Formatting string (Removing leading zeros)

I am newbie to xslt. My requirement is to transform xml file into text file as per the business specifications. I am facing an issue with one of the string formatting issue. Please help me out if you have any idea.
Here is the part of input xml data:
"0001295"
Expected result to print into text file:
1295
My main issue is to remove leading Zeros. Please share if you have any logic/function.
Just use this simple expression:
number(.)
Here is a complete example:
<xsl:stylesheet version="1.0"
xmlns:xsl="http://www.w3.org/1999/XSL/Transform">
<xsl:output method="text"/>
<xsl:template match="t">
<xsl:value-of select="number(.)"/>
</xsl:template>
</xsl:stylesheet>
When applied on this XML document:
<t>0001295</t>
the wanted, correct result is produced:
1295
II. Use format-number()
format-number(., '#')
There are a couple of ways you can do this. If the value is entirely numeric (for example not a CSV line or part of a product code such as ASN0012345) you can convert from a string to a number and back to a string again :
string(number($value)).
Otherwise just replace the 0's at the start :
replace( $value, '^0*', '' )
The '^' is required (standard regexp syntax) or a value of 001201 will be replaced with 121 (all zero's removed).
Hope that helps.
Dave
Here is one way you could do it in XSLT 1.0.
First, find the first non-zero element, by removing all the zero elements currently in the value
<xsl:variable name="first" select="substring(translate(., '0', ''), 1, 1)" />
Then, you can find the substring-before this first character, and then use substring-after to get the non-zero part after this
<xsl:value-of select="substring-after(., substring-before(., $first))" />
Or, to combine the two statements into one
<xsl:value-of select="substring-after(., substring-before(., substring(translate(., '0', ''), 1, 1)))" />
So, given the following input
<a>00012095Kb</a>
Then using the following XSLT
<xsl:stylesheet version="1.0" xmlns:xsl="http://www.w3.org/1999/XSL/Transform">
<xsl:template match="/a">
<xsl:value-of select="substring-after(., substring-before(., substring(translate(., '0', ''), 1, 1)))" />
</xsl:template>
</xsl:stylesheet>
The following will be output
12095Kb
As a simple alternative in XSLT 2.0 that can be used with numeric or alpha-numeric input, with or without leading zeros, you might try:
replace( $value, '^0*(..*)', '$1' )
This works because ^0* is greedy and (..*) captures the rest of the input after the last leading zero. $1 refers to the captured group.
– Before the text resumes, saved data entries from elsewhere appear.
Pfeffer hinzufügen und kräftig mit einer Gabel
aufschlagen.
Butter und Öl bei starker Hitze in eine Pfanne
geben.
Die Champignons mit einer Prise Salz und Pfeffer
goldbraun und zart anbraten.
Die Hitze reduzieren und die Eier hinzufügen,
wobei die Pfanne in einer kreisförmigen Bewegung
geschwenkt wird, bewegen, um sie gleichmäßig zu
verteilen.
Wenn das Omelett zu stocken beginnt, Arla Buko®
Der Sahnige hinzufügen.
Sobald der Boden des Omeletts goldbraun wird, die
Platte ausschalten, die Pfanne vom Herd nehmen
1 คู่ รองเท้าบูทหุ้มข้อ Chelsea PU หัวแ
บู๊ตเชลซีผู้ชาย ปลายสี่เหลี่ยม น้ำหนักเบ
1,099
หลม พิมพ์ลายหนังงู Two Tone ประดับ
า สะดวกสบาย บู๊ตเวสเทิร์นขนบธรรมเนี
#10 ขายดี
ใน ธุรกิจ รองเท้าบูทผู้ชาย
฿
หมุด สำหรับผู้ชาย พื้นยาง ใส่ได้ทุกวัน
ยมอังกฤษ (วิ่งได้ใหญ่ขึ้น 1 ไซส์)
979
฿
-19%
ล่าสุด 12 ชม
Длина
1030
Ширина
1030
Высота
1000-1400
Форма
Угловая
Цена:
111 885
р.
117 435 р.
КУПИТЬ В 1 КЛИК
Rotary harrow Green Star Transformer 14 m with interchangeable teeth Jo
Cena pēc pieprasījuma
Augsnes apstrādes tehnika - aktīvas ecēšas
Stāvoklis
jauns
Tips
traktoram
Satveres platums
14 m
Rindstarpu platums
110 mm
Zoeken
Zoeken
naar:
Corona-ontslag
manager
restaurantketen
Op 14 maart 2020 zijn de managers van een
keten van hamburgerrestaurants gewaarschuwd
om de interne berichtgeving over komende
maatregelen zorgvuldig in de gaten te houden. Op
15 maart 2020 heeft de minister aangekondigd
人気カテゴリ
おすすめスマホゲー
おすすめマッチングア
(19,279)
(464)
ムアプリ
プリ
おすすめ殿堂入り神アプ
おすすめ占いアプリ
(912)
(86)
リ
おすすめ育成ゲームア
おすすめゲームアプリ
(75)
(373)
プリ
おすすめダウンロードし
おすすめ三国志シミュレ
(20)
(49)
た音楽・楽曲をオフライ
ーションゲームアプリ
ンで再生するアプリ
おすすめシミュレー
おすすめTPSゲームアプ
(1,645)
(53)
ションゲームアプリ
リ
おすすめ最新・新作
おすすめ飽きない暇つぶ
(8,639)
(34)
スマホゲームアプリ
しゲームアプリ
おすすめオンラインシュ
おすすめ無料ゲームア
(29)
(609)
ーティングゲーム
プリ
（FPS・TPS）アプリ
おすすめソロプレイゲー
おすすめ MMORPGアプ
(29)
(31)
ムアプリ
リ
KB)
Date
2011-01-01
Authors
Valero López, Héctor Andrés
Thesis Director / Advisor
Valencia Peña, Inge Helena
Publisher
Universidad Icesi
Note that an input containing only zeros will output 0.
XSLT 2.0
Remove leading zeros from STRING
<xsl:value-of select="replace( $value, '^0+', '')"/>
You could use a recursive template that will remove the leading zeros:
<xsl:template name="remove-leading-zeros">
<xsl:param name="text"/>
<xsl:choose>
<xsl:when test="starts-with($text,'0')">
<xsl:call-template name="remove-leading-zeros">
<xsl:with-param name="text"
select="substring-after($text,'0')"/>
</xsl:call-template>
</xsl:when>
<xsl:otherwise>
<xsl:value-of select="$text"/>
</xsl:otherwise>
</xsl:choose>
</xsl:template>
Invoke it like this:
<xsl:call-template name="remove-leading-zeros">
<xsl:with-param name="text" select="/path/to/node/with/leading/zeros"/>
</xsl:call-template>
</xsl:template>
<xsl:value-of select="number(.) * 1"/>
works for me
All XSLT1 parser, like the popular libXML2's module for XSLT, have the registered functions facility... So, we can suppose to use it. Suppose also that the language that call XSLT, is PHP: see this wikibook about registerPHPFunctions.
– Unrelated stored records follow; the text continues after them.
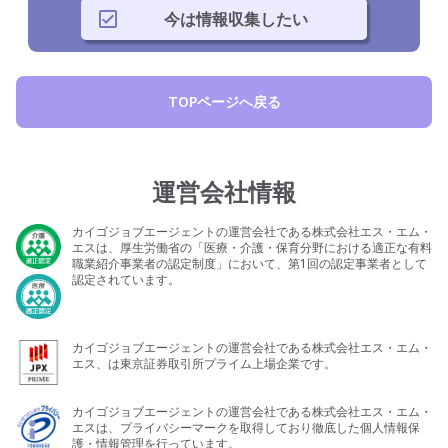
今は情報収集したい
TOPページへ戻る
運営会社情報
カイゴジョブエージェントの運営会社である株式会社エス・エム・
エスは、厚生労働省の「医療・介護・保育分野における適正な有料
職業紹介事業者の認定制度」において、第1回の認定事業者として
認定されています。
カイゴジョブエージェントの運営会社である株式会社エス・エム・
エス、は東京証券取引所プライム上場企業です。
カイゴジョブエージェントの運営会社である株式会社エス・エム・
エスは、プライバシーマークを取得しており徹底した個人情報保
護・情報管理を行っています。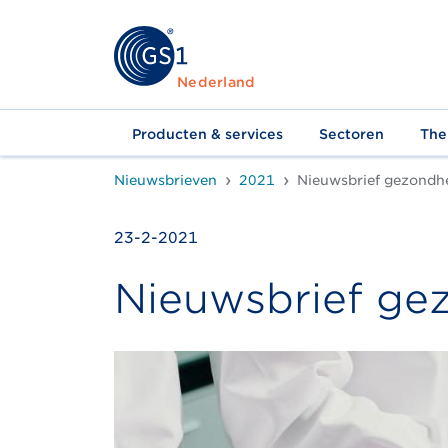
Nederland
Producten & services
Sectoren
The
Nieuwsbrieven
2021
Nieuwsbrief gezondheidszorg 23 februari 2
23-2-2021
Nieuwsbrief ge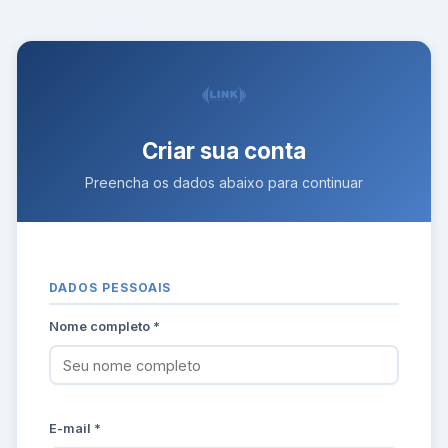
Criar sua conta
Preencha os dados abaixo para continuar
DADOS PESSOAIS
Nome completo *
E-mail *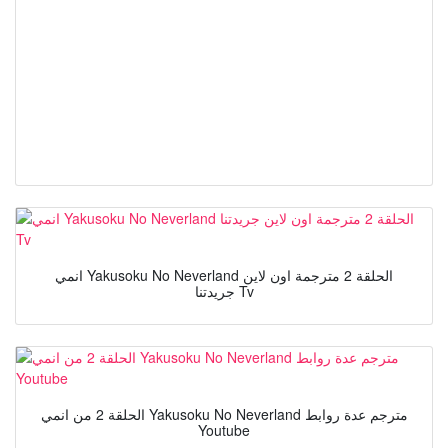
انمي Yakusoku No Neverland الحلقة 2 مترجمة اون لاين
جريدتنا Tv
الحلقة 2 من انمي Yakusoku No Neverland مترجم عدة روابط
Youtube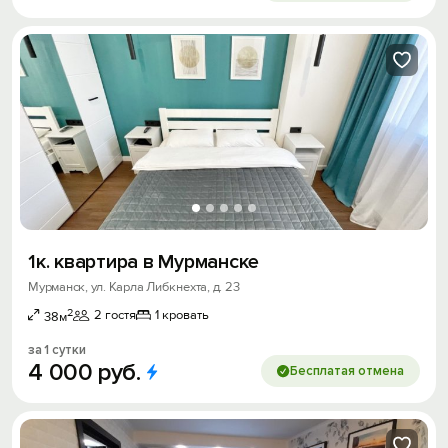
1к. квартира в Мурманске
Мурманск, ул. Карла Либкнехта, д. 23
2
2 гостя
1 кровать
38м
за 1 сутки
4
000
руб.
Бесплатая отмена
The build-in PHP function ltrim can be used in
<?xml version="1.0" encoding="UTF-8"?>
<xsl:stylesheet version="1.0"
xmlns:xsl="http://www.w3.org/1999/XSL/Transform"
xmlns:fn="http://php.net/xsl">
<xsl:output method="xml" encoding="utf-8" indent="yes"/>
<xsl:template match="test">
show <xsl:value-of select="fn:function('ltrim',string(.),'0')" />",
</xsl:template>
</xsl:stylesheet>
Now imagine a little bit more complex problem, to ltrim a string with more than 1 number, ex. hello 002 and 021, bye.
The solution is the same: use registerPHPFunctions, except to change the build-in function to a user defined one,
function ltrim0_Multi($s) {
return preg_replace('/(^0+|(?<= )0+)(?=[1-9])/','',$s);
}
converts the example into hello 2 and 21, bye.